= Beginning of Section =

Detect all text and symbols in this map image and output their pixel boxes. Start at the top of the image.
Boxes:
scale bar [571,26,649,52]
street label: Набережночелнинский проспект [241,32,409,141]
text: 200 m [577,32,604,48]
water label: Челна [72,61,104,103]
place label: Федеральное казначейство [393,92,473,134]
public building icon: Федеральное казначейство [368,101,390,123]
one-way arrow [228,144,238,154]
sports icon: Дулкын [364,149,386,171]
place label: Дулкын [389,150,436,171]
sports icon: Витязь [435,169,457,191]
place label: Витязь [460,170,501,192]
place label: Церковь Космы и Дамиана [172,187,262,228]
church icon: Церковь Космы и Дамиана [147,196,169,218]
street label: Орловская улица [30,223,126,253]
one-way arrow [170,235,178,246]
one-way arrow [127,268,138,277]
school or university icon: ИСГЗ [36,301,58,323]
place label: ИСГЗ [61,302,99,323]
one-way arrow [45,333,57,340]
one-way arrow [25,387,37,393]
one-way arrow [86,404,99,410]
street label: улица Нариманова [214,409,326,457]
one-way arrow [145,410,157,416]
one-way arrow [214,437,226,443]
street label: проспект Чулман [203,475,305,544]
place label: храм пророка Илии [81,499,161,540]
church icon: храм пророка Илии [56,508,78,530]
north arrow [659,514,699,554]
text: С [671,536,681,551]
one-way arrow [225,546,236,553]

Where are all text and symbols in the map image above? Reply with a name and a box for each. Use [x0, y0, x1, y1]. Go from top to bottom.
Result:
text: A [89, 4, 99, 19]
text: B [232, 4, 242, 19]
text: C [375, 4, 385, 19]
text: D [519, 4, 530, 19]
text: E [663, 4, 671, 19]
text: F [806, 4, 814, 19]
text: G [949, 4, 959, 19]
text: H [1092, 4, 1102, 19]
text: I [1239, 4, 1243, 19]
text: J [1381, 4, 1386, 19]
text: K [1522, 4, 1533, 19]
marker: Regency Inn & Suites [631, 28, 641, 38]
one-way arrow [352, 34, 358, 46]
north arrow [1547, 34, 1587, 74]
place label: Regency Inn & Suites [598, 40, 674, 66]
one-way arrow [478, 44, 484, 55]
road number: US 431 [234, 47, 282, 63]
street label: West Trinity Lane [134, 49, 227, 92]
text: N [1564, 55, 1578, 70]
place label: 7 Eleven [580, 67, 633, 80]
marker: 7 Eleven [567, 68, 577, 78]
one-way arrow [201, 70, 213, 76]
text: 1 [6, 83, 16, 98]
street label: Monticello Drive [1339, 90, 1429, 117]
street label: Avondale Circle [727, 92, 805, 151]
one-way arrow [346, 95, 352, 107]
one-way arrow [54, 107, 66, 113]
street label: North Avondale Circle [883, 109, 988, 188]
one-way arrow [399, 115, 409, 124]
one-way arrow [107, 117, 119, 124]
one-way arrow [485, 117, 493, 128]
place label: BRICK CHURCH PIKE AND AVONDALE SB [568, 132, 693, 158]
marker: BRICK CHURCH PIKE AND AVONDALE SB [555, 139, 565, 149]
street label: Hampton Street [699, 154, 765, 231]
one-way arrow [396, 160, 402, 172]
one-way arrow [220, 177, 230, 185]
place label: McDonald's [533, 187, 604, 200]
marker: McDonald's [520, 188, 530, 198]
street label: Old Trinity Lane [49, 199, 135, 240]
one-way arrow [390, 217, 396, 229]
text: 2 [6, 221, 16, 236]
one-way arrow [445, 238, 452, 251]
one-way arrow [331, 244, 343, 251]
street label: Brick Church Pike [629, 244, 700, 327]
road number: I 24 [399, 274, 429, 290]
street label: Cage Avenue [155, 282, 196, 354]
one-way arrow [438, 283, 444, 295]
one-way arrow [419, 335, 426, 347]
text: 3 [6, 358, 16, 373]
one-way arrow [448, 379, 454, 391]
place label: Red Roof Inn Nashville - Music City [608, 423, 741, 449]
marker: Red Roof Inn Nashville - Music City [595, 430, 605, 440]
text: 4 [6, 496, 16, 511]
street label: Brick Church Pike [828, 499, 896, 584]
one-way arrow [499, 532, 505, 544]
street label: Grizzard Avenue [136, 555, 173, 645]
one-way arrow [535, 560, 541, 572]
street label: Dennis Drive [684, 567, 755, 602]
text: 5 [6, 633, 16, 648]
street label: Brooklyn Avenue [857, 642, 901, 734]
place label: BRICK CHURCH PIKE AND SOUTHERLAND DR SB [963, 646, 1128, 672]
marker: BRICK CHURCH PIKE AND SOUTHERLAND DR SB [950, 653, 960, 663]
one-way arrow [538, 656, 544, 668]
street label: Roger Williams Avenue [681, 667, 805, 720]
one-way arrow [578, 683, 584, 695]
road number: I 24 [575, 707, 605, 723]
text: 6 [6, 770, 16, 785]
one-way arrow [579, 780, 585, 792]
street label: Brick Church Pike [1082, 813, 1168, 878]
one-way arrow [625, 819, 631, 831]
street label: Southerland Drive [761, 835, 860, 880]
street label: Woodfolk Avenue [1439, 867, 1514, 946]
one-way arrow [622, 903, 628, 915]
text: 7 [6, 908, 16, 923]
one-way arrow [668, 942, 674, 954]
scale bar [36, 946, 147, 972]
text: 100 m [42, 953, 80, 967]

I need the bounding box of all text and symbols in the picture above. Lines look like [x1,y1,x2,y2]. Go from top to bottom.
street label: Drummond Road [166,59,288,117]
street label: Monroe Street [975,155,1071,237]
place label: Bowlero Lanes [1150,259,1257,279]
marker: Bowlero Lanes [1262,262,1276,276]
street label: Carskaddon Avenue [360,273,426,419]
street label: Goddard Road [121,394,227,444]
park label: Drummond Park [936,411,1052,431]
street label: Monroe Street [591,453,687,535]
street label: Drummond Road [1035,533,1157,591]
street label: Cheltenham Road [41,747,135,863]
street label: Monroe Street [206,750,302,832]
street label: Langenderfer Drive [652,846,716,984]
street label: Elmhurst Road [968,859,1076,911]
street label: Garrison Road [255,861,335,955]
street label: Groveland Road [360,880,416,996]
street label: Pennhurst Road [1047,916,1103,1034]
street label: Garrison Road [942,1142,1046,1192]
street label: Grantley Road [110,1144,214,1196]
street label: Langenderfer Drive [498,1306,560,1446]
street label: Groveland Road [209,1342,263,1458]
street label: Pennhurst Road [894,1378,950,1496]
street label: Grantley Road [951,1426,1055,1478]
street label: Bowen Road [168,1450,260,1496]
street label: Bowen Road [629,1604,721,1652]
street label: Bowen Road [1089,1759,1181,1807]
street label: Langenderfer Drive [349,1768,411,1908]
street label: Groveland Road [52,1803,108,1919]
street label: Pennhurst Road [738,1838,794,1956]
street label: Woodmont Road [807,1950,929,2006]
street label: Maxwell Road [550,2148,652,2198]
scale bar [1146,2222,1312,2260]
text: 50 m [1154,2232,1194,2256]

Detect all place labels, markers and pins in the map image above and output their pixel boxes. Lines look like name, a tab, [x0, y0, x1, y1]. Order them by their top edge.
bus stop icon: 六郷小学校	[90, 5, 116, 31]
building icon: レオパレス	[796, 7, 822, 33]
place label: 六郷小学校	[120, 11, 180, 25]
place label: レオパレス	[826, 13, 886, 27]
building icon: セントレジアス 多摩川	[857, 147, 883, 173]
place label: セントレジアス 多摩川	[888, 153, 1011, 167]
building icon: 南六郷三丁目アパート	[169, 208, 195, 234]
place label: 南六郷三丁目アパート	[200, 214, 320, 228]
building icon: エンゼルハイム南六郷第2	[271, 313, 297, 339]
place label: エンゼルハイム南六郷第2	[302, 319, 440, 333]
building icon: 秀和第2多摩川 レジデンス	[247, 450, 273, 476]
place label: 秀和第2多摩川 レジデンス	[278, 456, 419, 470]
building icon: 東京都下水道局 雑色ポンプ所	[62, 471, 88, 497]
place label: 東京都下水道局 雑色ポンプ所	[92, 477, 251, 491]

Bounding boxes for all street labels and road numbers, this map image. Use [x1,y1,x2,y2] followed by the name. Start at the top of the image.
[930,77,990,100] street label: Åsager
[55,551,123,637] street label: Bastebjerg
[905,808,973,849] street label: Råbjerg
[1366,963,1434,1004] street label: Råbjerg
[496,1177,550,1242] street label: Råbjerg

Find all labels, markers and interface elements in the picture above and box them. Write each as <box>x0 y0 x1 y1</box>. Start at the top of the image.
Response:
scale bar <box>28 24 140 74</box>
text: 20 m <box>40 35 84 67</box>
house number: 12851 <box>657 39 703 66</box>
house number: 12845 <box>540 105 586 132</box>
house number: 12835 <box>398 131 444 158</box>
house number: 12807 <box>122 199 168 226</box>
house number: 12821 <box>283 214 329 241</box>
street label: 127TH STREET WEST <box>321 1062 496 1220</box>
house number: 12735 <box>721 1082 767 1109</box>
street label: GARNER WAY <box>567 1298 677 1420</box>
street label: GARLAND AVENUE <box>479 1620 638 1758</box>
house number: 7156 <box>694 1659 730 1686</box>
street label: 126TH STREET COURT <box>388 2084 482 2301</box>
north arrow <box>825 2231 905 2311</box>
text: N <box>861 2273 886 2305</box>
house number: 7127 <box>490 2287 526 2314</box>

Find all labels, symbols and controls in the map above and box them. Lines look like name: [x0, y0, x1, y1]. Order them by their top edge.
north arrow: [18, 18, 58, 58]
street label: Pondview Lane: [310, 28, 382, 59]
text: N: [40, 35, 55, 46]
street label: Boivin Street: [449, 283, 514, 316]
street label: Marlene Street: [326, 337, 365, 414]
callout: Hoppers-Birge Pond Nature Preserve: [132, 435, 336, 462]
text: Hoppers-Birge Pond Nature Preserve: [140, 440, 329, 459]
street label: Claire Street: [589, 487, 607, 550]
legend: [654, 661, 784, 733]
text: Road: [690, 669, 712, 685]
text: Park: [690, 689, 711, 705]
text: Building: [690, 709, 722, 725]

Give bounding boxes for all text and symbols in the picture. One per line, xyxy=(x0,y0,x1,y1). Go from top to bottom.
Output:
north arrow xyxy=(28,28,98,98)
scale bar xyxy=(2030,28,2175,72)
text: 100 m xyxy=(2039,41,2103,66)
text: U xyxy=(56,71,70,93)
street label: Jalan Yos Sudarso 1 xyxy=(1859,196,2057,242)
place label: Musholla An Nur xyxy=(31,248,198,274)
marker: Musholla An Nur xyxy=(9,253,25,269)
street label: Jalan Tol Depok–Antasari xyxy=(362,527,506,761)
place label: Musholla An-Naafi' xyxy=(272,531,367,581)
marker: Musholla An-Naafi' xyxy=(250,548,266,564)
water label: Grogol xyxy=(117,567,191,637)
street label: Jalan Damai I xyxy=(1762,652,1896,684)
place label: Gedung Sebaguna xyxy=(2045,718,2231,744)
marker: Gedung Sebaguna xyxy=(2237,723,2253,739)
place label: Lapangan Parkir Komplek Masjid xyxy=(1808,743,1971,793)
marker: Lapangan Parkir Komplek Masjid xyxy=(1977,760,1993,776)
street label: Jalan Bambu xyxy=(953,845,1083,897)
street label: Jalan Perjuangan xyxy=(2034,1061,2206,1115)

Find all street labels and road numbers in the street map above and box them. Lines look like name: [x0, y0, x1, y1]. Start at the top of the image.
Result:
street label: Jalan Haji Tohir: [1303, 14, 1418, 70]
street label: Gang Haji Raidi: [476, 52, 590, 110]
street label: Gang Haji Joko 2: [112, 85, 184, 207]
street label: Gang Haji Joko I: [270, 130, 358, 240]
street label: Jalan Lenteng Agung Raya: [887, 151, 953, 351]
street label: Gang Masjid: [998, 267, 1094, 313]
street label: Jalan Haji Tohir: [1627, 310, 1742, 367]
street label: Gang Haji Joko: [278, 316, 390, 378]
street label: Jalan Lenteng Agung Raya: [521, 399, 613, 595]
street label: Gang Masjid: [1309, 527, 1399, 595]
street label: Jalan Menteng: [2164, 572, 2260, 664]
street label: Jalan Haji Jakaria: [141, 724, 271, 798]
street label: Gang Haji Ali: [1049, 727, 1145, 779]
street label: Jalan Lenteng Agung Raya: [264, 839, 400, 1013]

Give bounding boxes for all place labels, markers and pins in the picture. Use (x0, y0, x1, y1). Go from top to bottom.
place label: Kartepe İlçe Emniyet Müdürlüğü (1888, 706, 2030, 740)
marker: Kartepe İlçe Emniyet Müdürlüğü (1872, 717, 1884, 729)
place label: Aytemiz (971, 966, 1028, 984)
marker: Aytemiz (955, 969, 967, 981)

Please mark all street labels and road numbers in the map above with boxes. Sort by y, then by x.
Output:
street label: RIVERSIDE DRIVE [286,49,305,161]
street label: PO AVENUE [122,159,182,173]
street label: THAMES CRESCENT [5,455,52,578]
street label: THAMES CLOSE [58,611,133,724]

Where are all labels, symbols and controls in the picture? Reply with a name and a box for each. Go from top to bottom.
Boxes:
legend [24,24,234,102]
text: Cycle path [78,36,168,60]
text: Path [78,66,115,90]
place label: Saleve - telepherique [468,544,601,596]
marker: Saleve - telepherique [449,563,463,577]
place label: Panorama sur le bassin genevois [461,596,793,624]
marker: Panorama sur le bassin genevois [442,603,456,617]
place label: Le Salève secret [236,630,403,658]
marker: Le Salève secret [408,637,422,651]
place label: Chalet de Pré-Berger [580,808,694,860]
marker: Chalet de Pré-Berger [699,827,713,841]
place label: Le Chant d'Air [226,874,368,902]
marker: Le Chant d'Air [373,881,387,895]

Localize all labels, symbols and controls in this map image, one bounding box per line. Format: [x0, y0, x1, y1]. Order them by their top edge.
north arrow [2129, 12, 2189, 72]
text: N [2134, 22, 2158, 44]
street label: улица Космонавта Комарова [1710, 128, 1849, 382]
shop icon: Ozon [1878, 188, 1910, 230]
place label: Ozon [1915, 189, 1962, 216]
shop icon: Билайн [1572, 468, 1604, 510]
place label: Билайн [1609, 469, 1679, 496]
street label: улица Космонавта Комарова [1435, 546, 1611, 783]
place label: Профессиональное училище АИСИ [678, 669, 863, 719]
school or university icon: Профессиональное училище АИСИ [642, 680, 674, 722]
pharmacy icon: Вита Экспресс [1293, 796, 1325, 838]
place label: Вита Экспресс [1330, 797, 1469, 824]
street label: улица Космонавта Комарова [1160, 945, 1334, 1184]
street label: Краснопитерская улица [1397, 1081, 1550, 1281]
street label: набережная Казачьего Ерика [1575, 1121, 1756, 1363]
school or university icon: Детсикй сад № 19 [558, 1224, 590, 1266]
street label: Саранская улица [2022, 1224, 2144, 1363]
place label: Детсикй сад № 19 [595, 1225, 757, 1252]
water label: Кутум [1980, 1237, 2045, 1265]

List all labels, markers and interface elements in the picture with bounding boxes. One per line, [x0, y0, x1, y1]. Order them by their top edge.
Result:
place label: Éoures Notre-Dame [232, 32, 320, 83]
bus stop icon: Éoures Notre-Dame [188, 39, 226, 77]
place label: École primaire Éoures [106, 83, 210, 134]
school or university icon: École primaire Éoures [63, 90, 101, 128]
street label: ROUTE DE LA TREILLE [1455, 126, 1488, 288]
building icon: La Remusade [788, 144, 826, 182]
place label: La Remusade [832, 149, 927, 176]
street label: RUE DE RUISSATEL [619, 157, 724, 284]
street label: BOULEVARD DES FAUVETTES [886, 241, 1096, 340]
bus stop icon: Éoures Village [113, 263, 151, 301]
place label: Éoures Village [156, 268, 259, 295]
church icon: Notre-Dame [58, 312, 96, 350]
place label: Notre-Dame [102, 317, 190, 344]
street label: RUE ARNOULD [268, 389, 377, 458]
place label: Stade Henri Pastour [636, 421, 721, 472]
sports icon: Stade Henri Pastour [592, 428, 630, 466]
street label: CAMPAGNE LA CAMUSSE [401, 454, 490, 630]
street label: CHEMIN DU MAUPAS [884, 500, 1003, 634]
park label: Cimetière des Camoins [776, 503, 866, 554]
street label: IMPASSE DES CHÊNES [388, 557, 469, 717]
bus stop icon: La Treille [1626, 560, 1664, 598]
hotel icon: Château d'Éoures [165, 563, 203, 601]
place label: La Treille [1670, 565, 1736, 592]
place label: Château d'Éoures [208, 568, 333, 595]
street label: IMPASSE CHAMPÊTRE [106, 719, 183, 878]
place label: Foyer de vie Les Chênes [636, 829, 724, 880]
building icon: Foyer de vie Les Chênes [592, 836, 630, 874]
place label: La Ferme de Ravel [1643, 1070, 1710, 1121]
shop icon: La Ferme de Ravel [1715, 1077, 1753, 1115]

= End of Section =

Copy each line of the records above that carries the word "南六郷三丁目アパート".

> **Task answer**
building icon: 南六郷三丁目アパート	[169, 208, 195, 234]
place label: 南六郷三丁目アパート	[200, 214, 320, 228]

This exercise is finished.